◆ **EXERCISE REQUIREMENTS**: An exact copy of all the entries is needed, with no images in it.

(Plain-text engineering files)
_ _ _ _
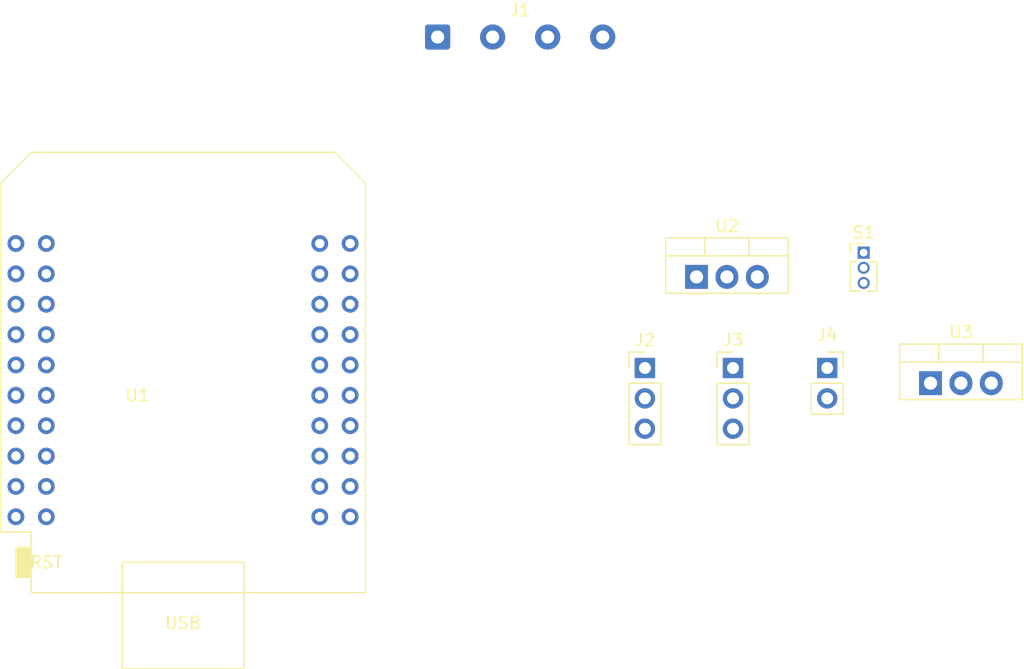
<source format=kicad_pcb>
(kicad_pcb
	(version 20240108)
	(generator "pcbnew")
	(generator_version "8.0")
	(general
		(thickness 1.6)
		(legacy_teardrops no)
	)
	(paper "A4")
	(layers
		(0 "F.Cu" signal)
		(31 "B.Cu" signal)
		(32 "B.Adhes" user "B.Adhesive")
		(33 "F.Adhes" user "F.Adhesive")
		(34 "B.Paste" user)
		(35 "F.Paste" user)
		(36 "B.SilkS" user "B.Silkscreen")
		(37 "F.SilkS" user "F.Silkscreen")
		(38 "B.Mask" user)
		(39 "F.Mask" user)
		(40 "Dwgs.User" user "User.Drawings")
		(41 "Cmts.User" user "User.Comments")
		(42 "Eco1.User" user "User.Eco1")
		(43 "Eco2.User" user "User.Eco2")
		(44 "Edge.Cuts" user)
		(45 "Margin" user)
		(46 "B.CrtYd" user "B.Courtyard")
		(47 "F.CrtYd" user "F.Courtyard")
		(48 "B.Fab" user)
		(49 "F.Fab" user)
		(50 "User.1" user)
		(51 "User.2" user)
		(52 "User.3" user)
		(53 "User.4" user)
		(54 "User.5" user)
		(55 "User.6" user)
		(56 "User.7" user)
		(57 "User.8" user)
		(58 "User.9" user)
	)
	(setup
		(pad_to_mask_clearance 0)
		(allow_soldermask_bridges_in_footprints no)
		(pcbplotparams
			(layerselection 0x00010fc_ffffffff)
			(plot_on_all_layers_selection 0x0000000_00000000)
			(disableapertmacros no)
			(usegerberextensions no)
			(usegerberattributes yes)
			(usegerberadvancedattributes yes)
			(creategerberjobfile yes)
			(dashed_line_dash_ratio 12.000000)
			(dashed_line_gap_ratio 3.000000)
			(svgprecision 4)
			(plotframeref no)
			(viasonmask no)
			(mode 1)
			(useauxorigin no)
			(hpglpennumber 1)
			(hpglpenspeed 20)
			(hpglpendiameter 15.000000)
			(pdf_front_fp_property_popups yes)
			(pdf_back_fp_property_popups yes)
			(dxfpolygonmode yes)
			(dxfimperialunits yes)
			(dxfusepcbnewfont yes)
			(psnegative no)
			(psa4output no)
			(plotreference yes)
			(plotvalue yes)
			(plotfptext yes)
			(plotinvisibletext no)
			(sketchpadsonfab no)
			(subtractmaskfromsilk no)
			(outputformat 1)
			(mirror no)
			(drillshape 1)
			(scaleselection 1)
			(outputdirectory "")
		)
	)
	(net 0 "")
	(net 1 "unconnected-(S1-Pad1)")
	(net 2 "unconnected-(S1-Pad2)")
	(net 3 "unconnected-(U1-RST-Pad2)")
	(net 4 "unconnected-(U1-NC-Pad3)")
	(net 5 "unconnected-(U1-IO_36{slash}SVP{slash}A0-Pad4)")
	(net 6 "unconnected-(U1-IO_39{slash}SVN-Pad5)")
	(net 7 "unconnected-(U1-IO_26{slash}D0-Pad6)")
	(net 8 "unconnected-(U1-IO_35-Pad7)")
	(net 9 "unconnected-(U1-IO_18{slash}D5-Pad8)")
	(net 10 "unconnected-(U1-IO_33-Pad9)")
	(net 11 "unconnected-(U1-IO_19{slash}D6-Pad10)")
	(net 12 "unconnected-(U1-IO_34-Pad11)")
	(net 13 "unconnected-(U1-IO_23{slash}D7-Pad12)")
	(net 14 "unconnected-(U1-IO_14{slash}TMS-Pad13)")
	(net 15 "unconnected-(U1-IO_05{slash}D8-Pad14)")
	(net 16 "unconnected-(U1-NC-Pad15)")
	(net 17 "unconnected-(U1-IO_09{slash}SD2-Pad17)")
	(net 18 "unconnected-(U1-IO_13{slash}TCK-Pad18)")
	(net 19 "unconnected-(U1-CMD-Pad19)")
	(net 20 "unconnected-(U1-IO_10{slash}SD3-Pad20)")
	(net 21 "unconnected-(U1-TXD-Pad21)")
	(net 22 "unconnected-(U1-RXD-Pad23)")
	(net 23 "unconnected-(U1-IO_27-Pad24)")
	(net 24 "unconnected-(U1-IO_25-Pad26)")
	(net 25 "unconnected-(U1-IO_32-Pad28)")
	(net 26 "unconnected-(U1-IO_17{slash}D3-Pad29)")
	(net 27 "unconnected-(U1-IO_12{slash}TDI-Pad30)")
	(net 28 "unconnected-(U1-IO_16{slash}D4-Pad31)")
	(net 29 "unconnected-(U1-IO_04-Pad32)")
	(net 30 "unconnected-(U1-VCC_(USB)-Pad35)")
	(net 31 "unconnected-(U1-TD0-Pad37)")
	(net 32 "unconnected-(U1-SD1-Pad38)")
	(net 33 "unconnected-(U1-SD0-Pad39)")
	(net 34 "unconnected-(U1-CLK-Pad40)")
	(net 35 "/3v3")
	(net 36 "Net-(J1-SCL)")
	(net 37 "Net-(J1-SDA)")
	(net 38 "GND")
	(net 39 "/BATT")
	(net 40 "/5V")
	(net 41 "Net-(J2-SIG)")
	(net 42 "Net-(J3-SIG)")
	(footprint "Package_TO_SOT_THT:TO-220-3_Vertical" (layer "F.Cu") (at 159.766 81.28))
	(footprint "Connector_PinHeader_1.27mm:PinHeader_1x03_P1.27mm_Vertical" (layer "F.Cu") (at 173.736 79.248))
	(footprint "Connector_PinHeader_2.54mm:PinHeader_1x03_P2.54mm_Vertical" (layer "F.Cu") (at 155.448 88.9))
	(footprint "Connector_PinSocket_2.54mm:PinSocket_1x02_P2.54mm_Vertical" (layer "F.Cu") (at 170.688 88.9))
	(footprint "Connector_PinHeader_2.54mm:PinHeader_1x03_P2.54mm_Vertical" (layer "F.Cu") (at 162.814 88.9))
	(footprint "Connector_Wire:SolderWire-0.5sqmm_1x04_P4.6mm_D0.9mm_OD2.1mm" (layer "F.Cu") (at 138.12 61.214))
	(footprint "esp32:esp32-wemos-d1-mini" (layer "F.Cu") (at 116.84 89.916))
	(footprint "Package_TO_SOT_THT:TO-220-3_Vertical" (layer "F.Cu") (at 179.324 90.17))
)

</source>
_ _ _ _
◆ **YOUR SOLUTION**:
<source format=kicad_pcb>
(kicad_pcb
	(version 20240108)
	(generator "pcbnew")
	(generator_version "8.0")
	(general
		(thickness 1.6)
		(legacy_teardrops no)
	)
	(paper "A4")
	(layers
		(0 "F.Cu" signal)
		(31 "B.Cu" signal)
		(32 "B.Adhes" user "B.Adhesive")
		(33 "F.Adhes" user "F.Adhesive")
		(34 "B.Paste" user)
		(35 "F.Paste" user)
		(36 "B.SilkS" user "B.Silkscreen")
		(37 "F.SilkS" user "F.Silkscreen")
		(38 "B.Mask" user)
		(39 "F.Mask" user)
		(40 "Dwgs.User" user "User.Drawings")
		(41 "Cmts.User" user "User.Comments")
		(42 "Eco1.User" user "User.Eco1")
		(43 "Eco2.User" user "User.Eco2")
		(44 "Edge.Cuts" user)
		(45 "Margin" user)
		(46 "B.CrtYd" user "B.Courtyard")
		(47 "F.CrtYd" user "F.Courtyard")
		(48 "B.Fab" user)
		(49 "F.Fab" user)
		(50 "User.1" user)
		(51 "User.2" user)
		(52 "User.3" user)
		(53 "User.4" user)
		(54 "User.5" user)
		(55 "User.6" user)
		(56 "User.7" user)
		(57 "User.8" user)
		(58 "User.9" user)
	)
	(setup
		(pad_to_mask_clearance 0)
		(allow_soldermask_bridges_in_footprints no)
		(pcbplotparams
			(layerselection 0x00010fc_ffffffff)
			(plot_on_all_layers_selection 0x0000000_00000000)
			(disableapertmacros no)
			(usegerberextensions no)
			(usegerberattributes yes)
			(usegerberadvancedattributes yes)
			(creategerberjobfile yes)
			(dashed_line_dash_ratio 12.000000)
			(dashed_line_gap_ratio 3.000000)
			(svgprecision 4)
			(plotframeref no)
			(viasonmask no)
			(mode 1)
			(useauxorigin no)
			(hpglpennumber 1)
			(hpglpenspeed 20)
			(hpglpendiameter 15.000000)
			(pdf_front_fp_property_popups yes)
			(pdf_back_fp_property_popups yes)
			(dxfpolygonmode yes)
			(dxfimperialunits yes)
			(dxfusepcbnewfont yes)
			(psnegative no)
			(psa4output no)
			(plotreference yes)
			(plotvalue yes)
			(plotfptext yes)
			(plotinvisibletext no)
			(sketchpadsonfab no)
			(subtractmaskfromsilk no)
			(outputformat 1)
			(mirror no)
			(drillshape 1)
			(scaleselection 1)
			(outputdirectory "")
		)
	)
	(net 0 "")
	(net 1 "unconnected-(S1-Pad1)")
	(net 2 "unconnected-(S1-Pad2)")
	(net 3 "unconnected-(U1-RST-Pad2)")
	(net 4 "unconnected-(U1-NC-Pad3)")
	(net 5 "unconnected-(U1-IO_36{slash}SVP{slash}A0-Pad4)")
	(net 6 "unconnected-(U1-IO_39{slash}SVN-Pad5)")
	(net 7 "unconnected-(U1-IO_26{slash}D0-Pad6)")
	(net 8 "unconnected-(U1-IO_35-Pad7)")
	(net 9 "unconnected-(U1-IO_18{slash}D5-Pad8)")
	(net 10 "unconnected-(U1-IO_33-Pad9)")
	(net 11 "unconnected-(U1-IO_19{slash}D6-Pad10)")
	(net 12 "unconnected-(U1-IO_34-Pad11)")
	(net 13 "unconnected-(U1-IO_23{slash}D7-Pad12)")
	(net 14 "unconnected-(U1-IO_14{slash}TMS-Pad13)")
	(net 15 "unconnected-(U1-IO_05{slash}D8-Pad14)")
	(net 16 "unconnected-(U1-NC-Pad15)")
	(net 17 "unconnected-(U1-IO_09{slash}SD2-Pad17)")
	(net 18 "unconnected-(U1-IO_13{slash}TCK-Pad18)")
	(net 19 "unconnected-(U1-CMD-Pad19)")
	(net 20 "unconnected-(U1-IO_10{slash}SD3-Pad20)")
	(net 21 "unconnected-(U1-TXD-Pad21)")
	(net 22 "unconnected-(U1-RXD-Pad23)")
	(net 23 "unconnected-(U1-IO_27-Pad24)")
	(net 24 "unconnected-(U1-IO_25-Pad26)")
	(net 25 "unconnected-(U1-IO_32-Pad28)")
	(net 26 "unconnected-(U1-IO_17{slash}D3-Pad29)")
	(net 27 "unconnected-(U1-IO_12{slash}TDI-Pad30)")
	(net 28 "unconnected-(U1-IO_16{slash}D4-Pad31)")
	(net 29 "unconnected-(U1-IO_04-Pad32)")
	(net 30 "unconnected-(U1-VCC_(USB)-Pad35)")
	(net 31 "unconnected-(U1-TD0-Pad37)")
	(net 32 "unconnected-(U1-SD1-Pad38)")
	(net 33 "unconnected-(U1-SD0-Pad39)")
	(net 34 "unconnected-(U1-CLK-Pad40)")
	(net 35 "/3v3")
	(net 36 "Net-(J1-SCL)")
	(net 37 "Net-(J1-SDA)")
	(net 38 "GND")
	(net 39 "/BATT")
	(net 40 "/5V")
	(net 41 "Net-(J2-SIG)")
	(net 42 "Net-(J3-SIG)")
	(footprint "Package_TO_SOT_THT:TO-220-3_Vertical" (layer "F.Cu") (at 159.766 81.28))
	(footprint "Connector_PinHeader_1.27mm:PinHeader_1x03_P1.27mm_Vertical" (layer "F.Cu") (at 173.736 79.248))
	(footprint "Connector_PinHeader_2.54mm:PinHeader_1x03_P2.54mm_Vertical" (layer "F.Cu") (at 155.448 88.9))
	(footprint "Connector_PinSocket_2.54mm:PinSocket_1x02_P2.54mm_Vertical" (layer "F.Cu") (at 170.688 88.9))
	(footprint "Connector_PinHeader_2.54mm:PinHeader_1x03_P2.54mm_Vertical" (layer "F.Cu") (at 162.814 88.9))
	(footprint "Connector_Wire:SolderWire-0.5sqmm_1x04_P4.6mm_D0.9mm_OD2.1mm" (layer "F.Cu") (at 138.12 61.214))
	(footprint "esp32:esp32-wemos-d1-mini" (layer "F.Cu") (at 116.84 89.916))
	(footprint "Package_TO_SOT_THT:TO-220-3_Vertical" (layer "F.Cu") (at 179.324 90.17))
)

</source>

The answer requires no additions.